Qui peut être abordé sans lecture préalable des deux premiers tomes – Le Grand Monde (Ed . Calmann-Lévy, 2022 – Le silence et la colère Ed . Calmann-Lévy, 2023) mais ce serait dommage

L’avenir qui s’ouvre à Angèle, Geneviève et Jean, Nine et François, Hélène et Lambert; et leurs enfants, à la chaîne de magasins Dixie, sera-t-il aussi radieux que le laisse entendre le titre?

Ce sera l’enjeu du très attendu quatrième tome de cette saga prodigieuse.

Apolline Elter

Un avenir radieux, Pierre Lemaitre, roman, Ed. Calmann -Lévy, janvier 2025, 592 pp – Ed.Audiolib,  janvier 2025, texte intégral lu par Philippe Sollier, durée d’écoute 12h37

Billet de faveur

AE : Le titre du roman, c’est Lambert, le mari d’Hélène qui nous en révèle la signification. Le pays de l’avenir radieux : est-ce ainsi qu’était nommée la Tchécoslovaquie, à l’époque du Rideau de fer ?

Pierre Lemaitre : Non, je ne pense pas… Au-delà du Rideau de Fer, présenter le monde communiste comme la voie royale vers un « avenir radieux » n’aurait pas convaincu grand monde ! En revanche, vu de loin, par exemple d’Europe occidentale, le slogan pouvait fonctionner. C’est pourquoi cette expression a été largement employée notamment par le Parti Communiste français pour tenter de convaincre … ceux qui en avaient envie.

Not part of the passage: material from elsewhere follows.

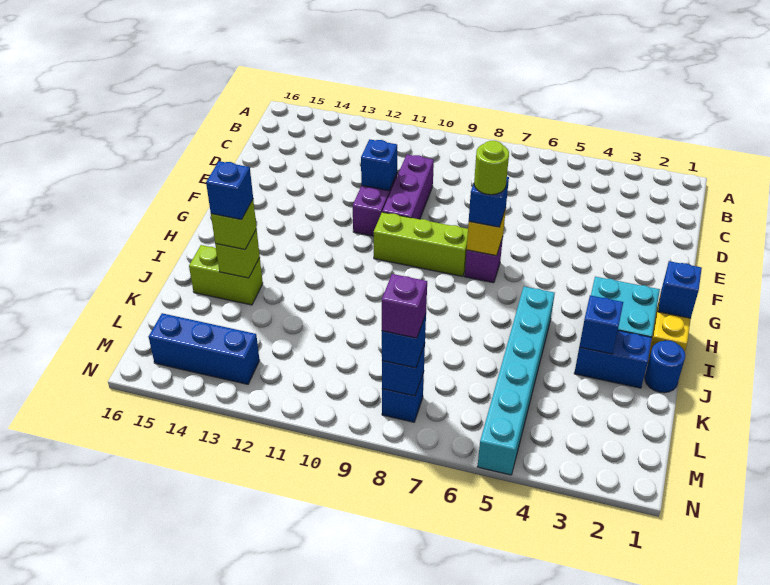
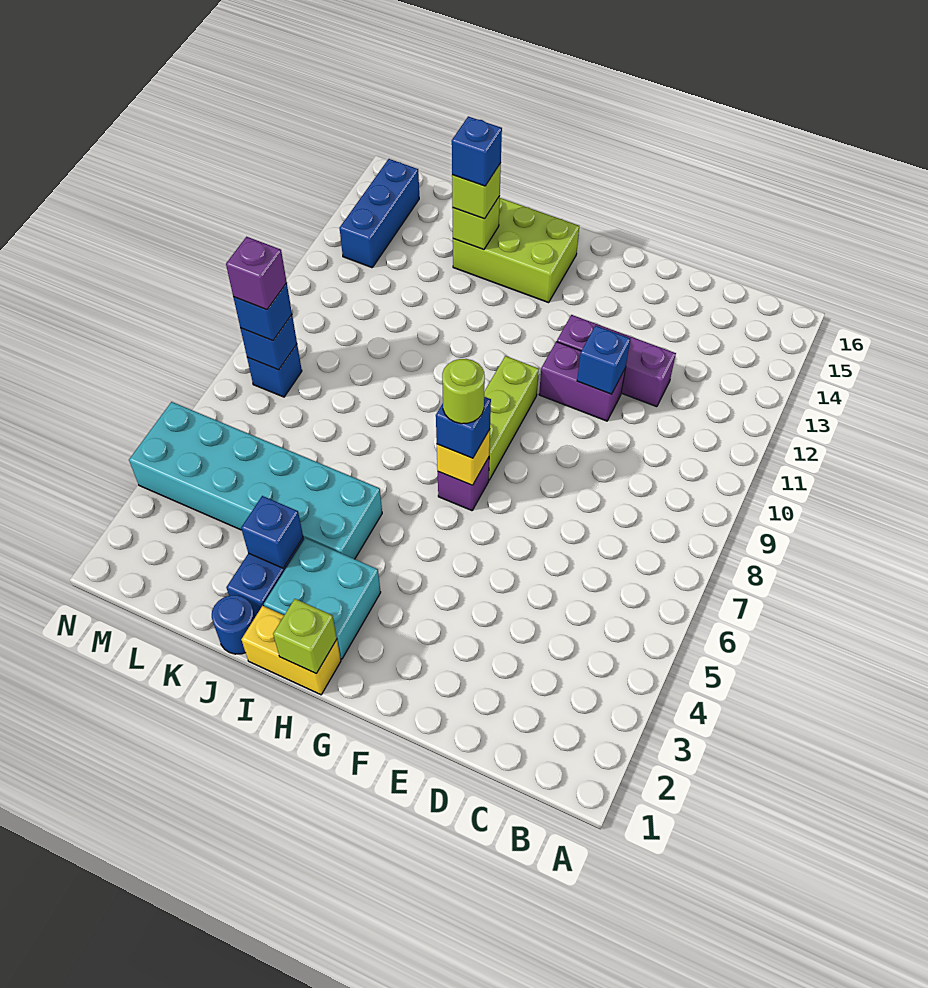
purple brick D10:F10 level 1 -> purple brick D12:F12 level 1
blue brick H1 level 2 -> lime brick H1 level 2
cyan brick I5:N5 level 1 -> cyan brick I4:N5 level 1
lime brick J14:J15 level 1 -> lime brick H14:J15 level 1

AE : Lambert, justement, le mari d’Hélène, « éternel enjoué », positif à tout crin, gravite quelque peu en retrait de la narration. Il est cependant pleinement partant pour « trucider Geneviève » Un bon plan pour le prochain volume ?

Par le cul du pape, avait dit Lambert à Hélène, je ne me mêle pas de cette affaire. En revanche, si vous en venez à trucider Geneviève, appelle-moi que je participe !

Pierre Lemaitre : Lambert est inspiré en partie par le personnage de Bloch, dans la Recherche du temps perdu, un extravagant pontifiant qui s’exprime volontiers à la manière des poètes antiques. « Mon » Lambert est moins cuistre, il n’a guère conservé qu’un goût un peu décadent pour les exclamations anciennes. Quant à trucider Geneviève, je crois que bien des lecteurs en rêvent. Ils n’ont pas tort de penser qu’il va bien falloir trouver une issue dans le dernier volet de la tétralogie aux aventures toxiques du couple Pelletier. Je m’y emploie ! J’espère que cette fin sera à la hauteur des attentes.

AE : Vos romans, et cette saga en particulier, se prêtent idéalement à la lecture audiolivresque, tant les situations, dialogues s’enchaînent de façon imagée, tonique, en un rythme ininterrompu. Philippe Sollier réalise, à votre suite, une prestation… magistrale – l’entendre parler tchèque est pur bonheur.

Est-ce l’art du conteur que d’écrire tant pour la lecture visuelle qu’auditive ?

Pierre Lemaitre : Oui, sur ce plan je pense que je suis au moins autant un conteur qu’un romancier. C’est une partie importante de mon travail qu’essayer de simuler, à l’écrit, le rythme de la parole. Pour tenter de donner l’illusion au lecteur, à la lectrice que je leur raconte l’histoire à voix haute. Cet effort fait partie de mon désir d’entretenir une connivence, une complicité avec eux.